To our eyes “а” and ”a” are the same letter but they aren’t to a machine. The difference between them is the way they are encoded (how they are stored in a file and how a the computer can read them). Character encoding matters when it comes to automated data processing. A name might not be recognized because one of its letter is encoded differently than expected.

This is why it is good practice to check your data for character encoding issues. This is especially important for people who use keyboards with special characters or switch between different alphabets.

There are many ways to check for those potentially problematic characters (see for example, this blogpost). Here is one simple recipe that you can try that doesn’t require any programming skills or understanding of regular expression.

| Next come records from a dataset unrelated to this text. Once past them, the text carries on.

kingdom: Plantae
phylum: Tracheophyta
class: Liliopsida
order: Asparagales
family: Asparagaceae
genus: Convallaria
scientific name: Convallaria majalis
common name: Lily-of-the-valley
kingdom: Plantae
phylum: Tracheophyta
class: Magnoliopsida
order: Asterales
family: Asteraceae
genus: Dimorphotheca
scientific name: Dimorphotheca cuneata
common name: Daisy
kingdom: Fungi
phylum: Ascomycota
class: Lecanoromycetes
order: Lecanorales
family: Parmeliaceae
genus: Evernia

Recipe to find non-Latin characters when you don’t know any programing :

  1. You will need a software able to use regular expressions for searches. For this little tutorial, I am used Sublime Text, which you can download here. But many other software would do, for example OpenRefine.

  2. Make sure that your data is saved as a CSV UTF-8 file or Unicode Text file (see screenshot below show how an excel file can be saved to Unicode Text on Windows).

  3. Open your data in your software. With Sublime Text, you can open the file by clicking > File > Open and then choose the file.

  4. Open the search box. On Sublime Text, you can do so by clicking > Find > Find…

  5. Enable to search with regular expression. On Sublime Text, click on the lower left button with the symbols: .* (see at the bottom screenshot)

  6. Paste the following text in the search bar including the square brackets: [^\x00-\x7F]

At that point, the non-Latin and non-ASCII characters should be highlighted. You can click on “find” or “find all” depending on how you prefer to work.

What is your favourite method to find those characters? Please share it with us!

4 Likes

A note for publishers of checklists. The new COL ChecklistBank flags scientific names that contain unusual characters which include all non latin characters. This allows to quickly spot names with German Umlauts, accented characters but also unusual punctuation as you can see in this example: ChecklistBank

1 Like

Terrific! This is excellent for all of us who are not programmers! Thank you.

1 Like

This topic was automatically closed 30 days after the last reply. New replies are no longer allowed.